Your answer must be an exact copy of the lines from the one containing "TVP3 Kraków w..." through the last line of the records below, with no pictures; please include nothing else.

(Extracted page text data)
########################################
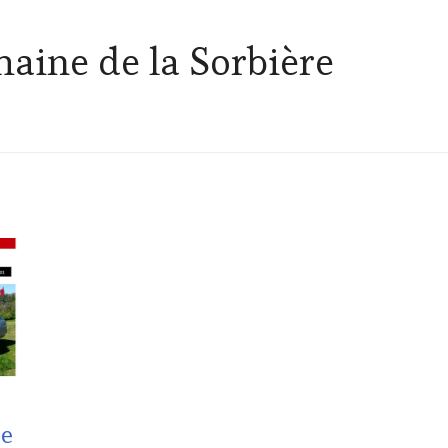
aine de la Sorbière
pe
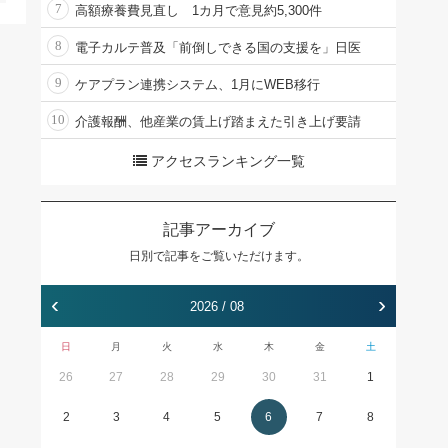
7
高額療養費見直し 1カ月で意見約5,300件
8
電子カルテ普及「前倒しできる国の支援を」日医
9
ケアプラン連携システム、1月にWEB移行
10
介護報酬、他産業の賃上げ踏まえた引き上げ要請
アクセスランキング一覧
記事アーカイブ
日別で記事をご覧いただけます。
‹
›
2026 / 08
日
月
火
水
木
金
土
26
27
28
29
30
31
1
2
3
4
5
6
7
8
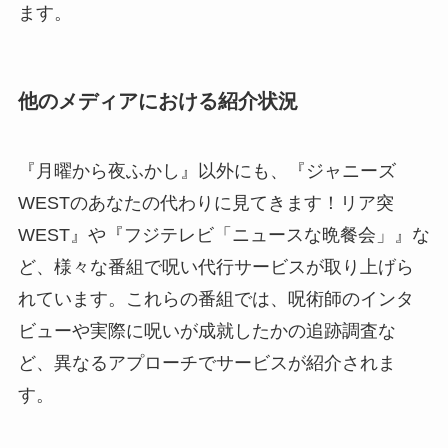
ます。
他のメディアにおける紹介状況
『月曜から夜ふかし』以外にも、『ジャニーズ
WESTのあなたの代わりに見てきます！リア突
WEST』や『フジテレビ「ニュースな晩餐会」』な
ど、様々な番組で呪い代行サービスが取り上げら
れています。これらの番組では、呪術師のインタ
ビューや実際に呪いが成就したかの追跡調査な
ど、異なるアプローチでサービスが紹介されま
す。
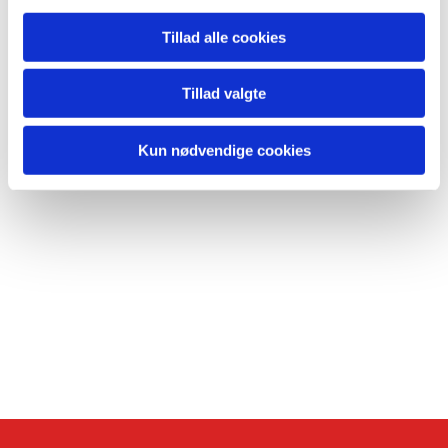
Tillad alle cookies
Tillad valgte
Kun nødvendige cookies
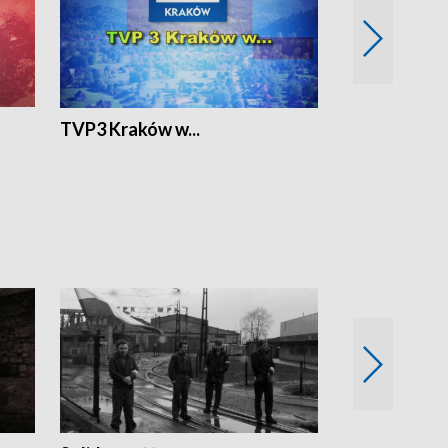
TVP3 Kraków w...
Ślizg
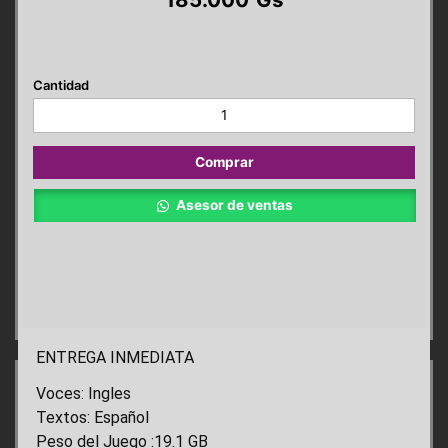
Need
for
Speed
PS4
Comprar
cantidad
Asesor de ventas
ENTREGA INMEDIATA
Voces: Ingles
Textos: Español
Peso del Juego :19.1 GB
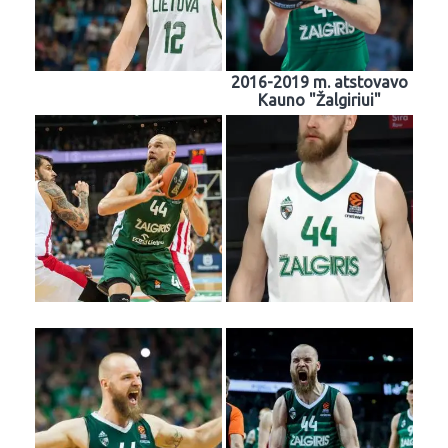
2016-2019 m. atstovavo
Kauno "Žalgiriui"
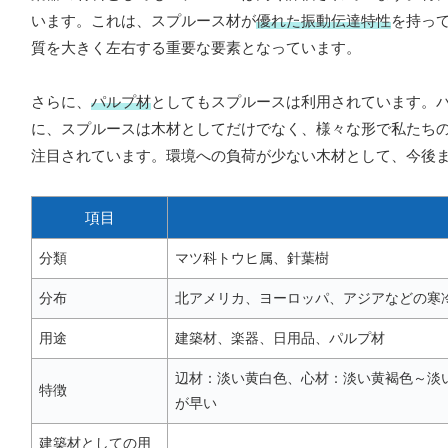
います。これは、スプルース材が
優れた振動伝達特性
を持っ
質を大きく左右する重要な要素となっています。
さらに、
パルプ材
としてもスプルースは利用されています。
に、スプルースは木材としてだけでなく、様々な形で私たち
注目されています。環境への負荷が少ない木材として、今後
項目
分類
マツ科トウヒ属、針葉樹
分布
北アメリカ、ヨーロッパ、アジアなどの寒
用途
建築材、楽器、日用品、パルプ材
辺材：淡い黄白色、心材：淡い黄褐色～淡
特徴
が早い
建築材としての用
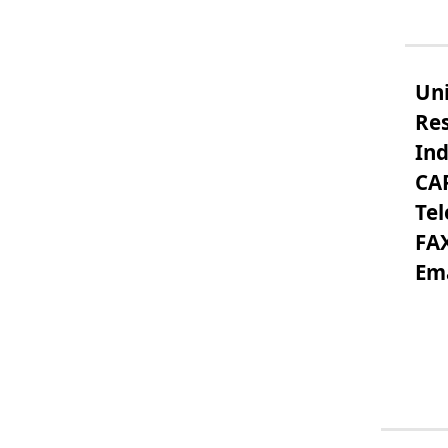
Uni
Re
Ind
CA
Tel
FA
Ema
########################################
◆ Result of this exercise ◆
TVP3 Kraków w...
Ślizg
Need
for
Speed
PS4
Comprar
cantidad
Asesor de ventas
ENTREGA INMEDIATA
Voces: Ingles
Textos: Español
Peso del Juego :19.1 GB
2016-2019 m. atstovavo
Kauno "Žalgiriui"
います。これは、スプルース材が
優れた振動伝達特性
を持っ
質を大きく左右する重要な要素となっています。
さらに、
パルプ材
としてもスプルースは利用されています。
に、スプルースは木材としてだけでなく、様々な形で私たち
注目されています。環境への負荷が少ない木材として、今後
項目
分類
マツ科トウヒ属、針葉樹
分布
北アメリカ、ヨーロッパ、アジアなどの寒
用途
建築材、楽器、日用品、パルプ材
辺材：淡い黄白色、心材：淡い黄褐色～淡
特徴
が早い
建築材としての用
Uni
Re
Ind
CA
Tel
FA
Ema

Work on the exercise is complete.